<<<<

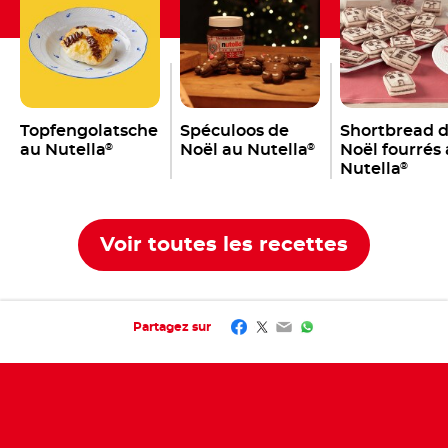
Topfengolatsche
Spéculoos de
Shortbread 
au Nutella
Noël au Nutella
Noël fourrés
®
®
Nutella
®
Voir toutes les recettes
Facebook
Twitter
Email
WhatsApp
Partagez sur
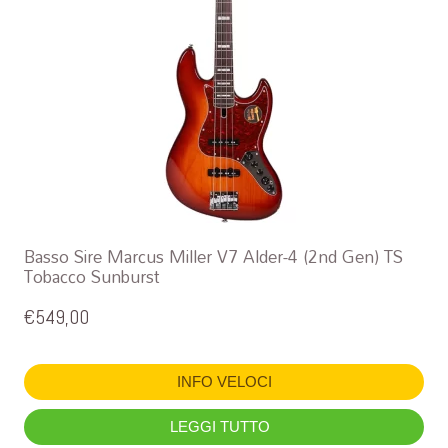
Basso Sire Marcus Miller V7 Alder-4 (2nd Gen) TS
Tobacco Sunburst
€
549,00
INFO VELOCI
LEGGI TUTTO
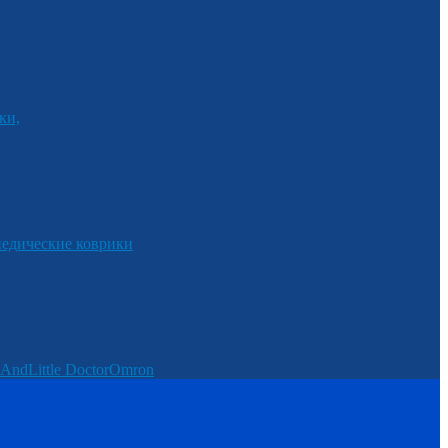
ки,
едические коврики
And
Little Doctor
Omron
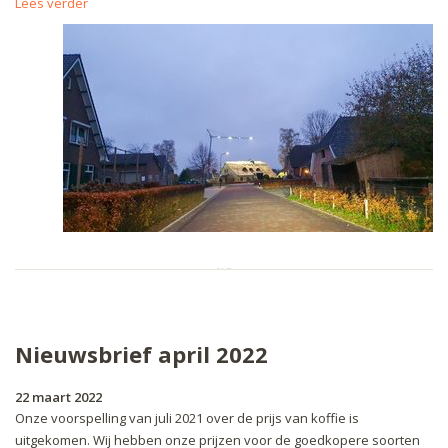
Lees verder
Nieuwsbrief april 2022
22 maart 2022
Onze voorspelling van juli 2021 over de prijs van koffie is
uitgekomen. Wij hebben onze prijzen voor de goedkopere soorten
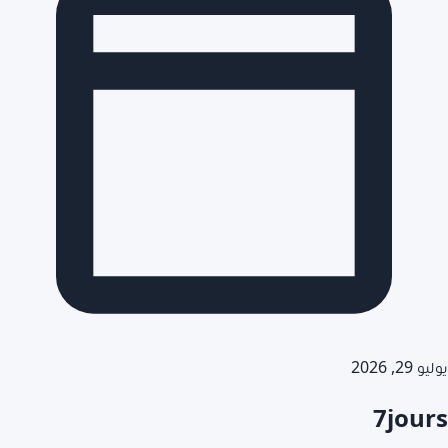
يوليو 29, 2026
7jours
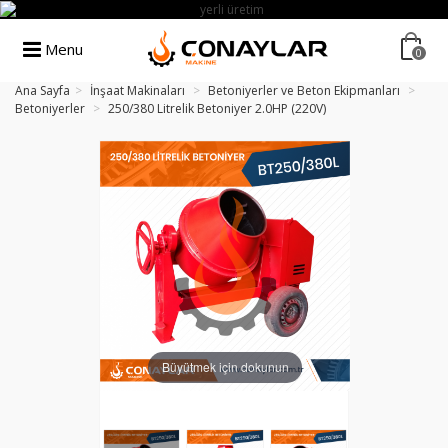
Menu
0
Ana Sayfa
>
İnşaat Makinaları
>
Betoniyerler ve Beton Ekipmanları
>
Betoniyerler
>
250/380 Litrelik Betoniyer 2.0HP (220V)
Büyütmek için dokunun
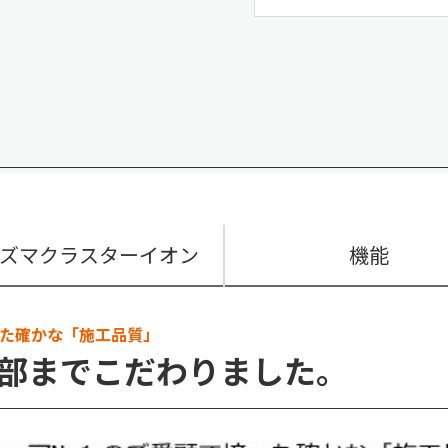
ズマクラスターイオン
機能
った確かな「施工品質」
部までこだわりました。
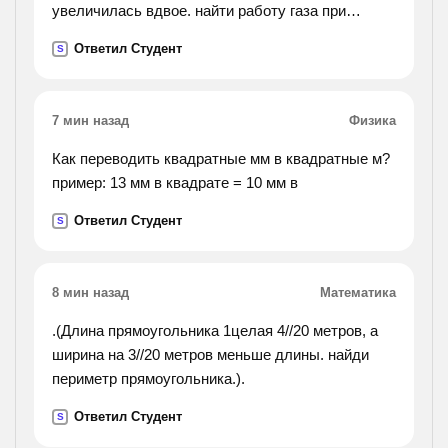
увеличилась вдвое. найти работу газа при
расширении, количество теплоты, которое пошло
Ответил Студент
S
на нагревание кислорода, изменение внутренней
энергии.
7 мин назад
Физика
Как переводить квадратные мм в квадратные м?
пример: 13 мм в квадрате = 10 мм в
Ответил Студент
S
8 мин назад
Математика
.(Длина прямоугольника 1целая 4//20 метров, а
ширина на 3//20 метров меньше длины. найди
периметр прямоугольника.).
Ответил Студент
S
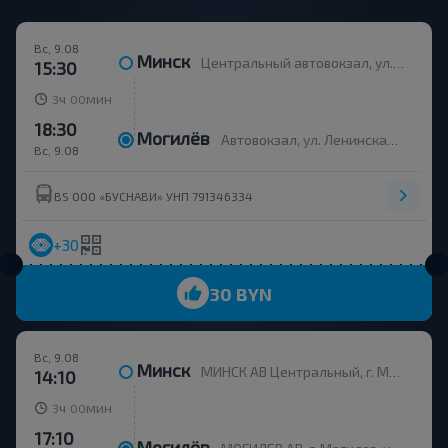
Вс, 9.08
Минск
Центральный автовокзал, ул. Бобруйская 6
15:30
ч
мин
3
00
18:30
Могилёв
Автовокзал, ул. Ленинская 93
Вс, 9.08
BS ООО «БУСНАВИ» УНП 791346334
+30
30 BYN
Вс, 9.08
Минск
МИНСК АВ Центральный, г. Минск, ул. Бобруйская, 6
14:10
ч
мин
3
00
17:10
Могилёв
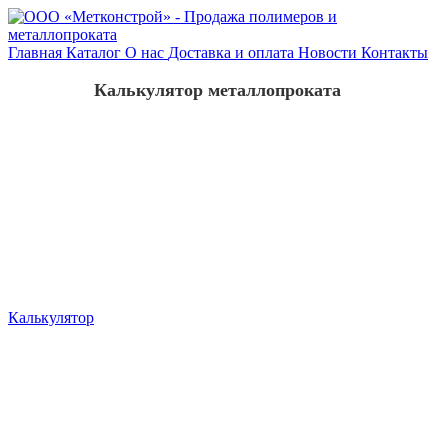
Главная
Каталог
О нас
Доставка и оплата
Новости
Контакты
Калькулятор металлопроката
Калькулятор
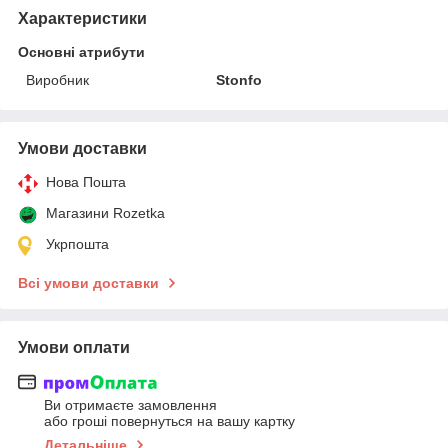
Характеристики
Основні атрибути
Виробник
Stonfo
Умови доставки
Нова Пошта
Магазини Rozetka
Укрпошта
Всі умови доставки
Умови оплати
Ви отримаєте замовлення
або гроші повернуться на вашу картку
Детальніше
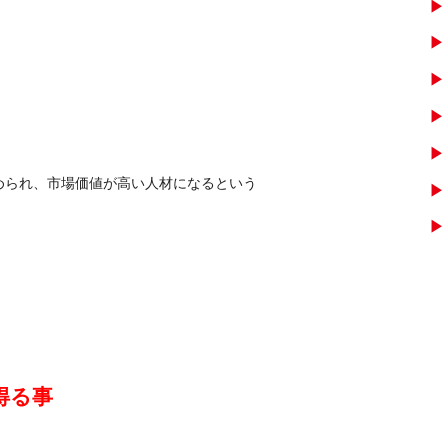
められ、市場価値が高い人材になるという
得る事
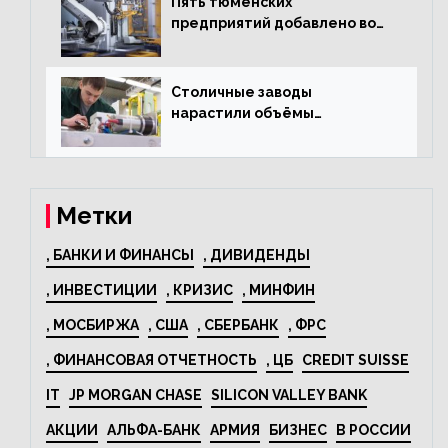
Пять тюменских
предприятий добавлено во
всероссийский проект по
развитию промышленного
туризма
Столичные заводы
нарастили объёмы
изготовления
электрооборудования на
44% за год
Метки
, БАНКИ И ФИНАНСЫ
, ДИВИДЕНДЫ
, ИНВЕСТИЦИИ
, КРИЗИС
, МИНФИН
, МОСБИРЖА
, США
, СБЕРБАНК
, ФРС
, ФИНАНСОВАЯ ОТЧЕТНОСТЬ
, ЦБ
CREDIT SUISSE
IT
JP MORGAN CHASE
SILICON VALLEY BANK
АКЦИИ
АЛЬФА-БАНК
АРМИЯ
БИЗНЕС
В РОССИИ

>>>>

Problem requirements>
When printing the entries, leave out the images and keep everything else exact.

Solution>
Topfengolatsche
Spéculoos de
Shortbread 
au Nutella
Noël au Nutella
Noël fourrés
®
®
Nutella
®
Voir toutes les recettes
Facebook
Twitter
Email
WhatsApp
Partagez sur
Basso Sire Marcus Miller V7 Alder-4 (2nd Gen) TS
Tobacco Sunburst
€
549,00
INFO VELOCI
LEGGI TUTTO
ки,
едические коврики
And
Little Doctor
Omron
Lees verder
Nieuwsbrief april 2022
22 maart 2022
Onze voorspelling van juli 2021 over de prijs van koffie is
uitgekomen. Wij hebben onze prijzen voor de goedkopere soorten
يوليو 29, 2026
7jours
Menu
0
Ana Sayfa
>
İnşaat Makinaları
>
Betoniyerler ve Beton Ekipmanları
>
Betoniyerler
>
250/380 Litrelik Betoniyer 2.0HP (220V)
Büyütmek için dokunun
ズマクラスターイオン
機能
った確かな「施工品質」
部までこだわりました。
увеличилась вдвое. найти работу газа при
расширении, количество теплоты, которое пошло
Ответил Студент
S
на нагревание кислорода, изменение внутренней
энергии.
7 мин назад
Физика
Как переводить квадратные мм в квадратные м?
пример: 13 мм в квадрате = 10 мм в
Ответил Студент
S
8 мин назад
Математика
.(Длина прямоугольника 1целая 4//20 метров, а
ширина на 3//20 метров меньше длины. найди
периметр прямоугольника.).
Ответил Студент
S
Вс, 9.08
Минск
Центральный автовокзал, ул. Бобруйская 6
15:30
ч
мин
3
00
18:30
Могилёв
Автовокзал, ул. Ленинская 93
Вс, 9.08
BS ООО «БУСНАВИ» УНП 791346334
+30
30 BYN
Вс, 9.08
Минск
МИНСК АВ Центральный, г. Минск, ул. Бобруйская, 6
14:10
ч
мин
3
00
17:10
Могилёв
Главная
Каталог
О нас
Доставка и оплата
Новости
Контакты
Калькулятор металлопроката
Калькулятор
Характеристики
Основні атрибути
Виробник
Stonfo
Умови доставки
Нова Пошта
Магазини Rozetka
Укрпошта
Всі умови доставки
Умови оплати
Ви отримаєте замовлення
або гроші повернуться на вашу картку
Детальніше
められ、市場価値が高い人材になるという
得る事
Пять тюменских
предприятий добавлено во
всероссийский проект по
развитию промышленного
туризма
Столичные заводы
нарастили объёмы
изготовления
электрооборудования на
44% за год
Метки
, БАНКИ И ФИНАНСЫ
, ДИВИДЕНДЫ
, ИНВЕСТИЦИИ
, КРИЗИС
, МИНФИН
, МОСБИРЖА
, США
, СБЕРБАНК
, ФРС
, ФИНАНСОВАЯ ОТЧЕТНОСТЬ
, ЦБ
CREDIT SUISSE
IT
JP MORGAN CHASE
SILICON VALLEY BANK
АКЦИИ
АЛЬФА-БАНК
АРМИЯ
БИЗНЕС
В РОССИИ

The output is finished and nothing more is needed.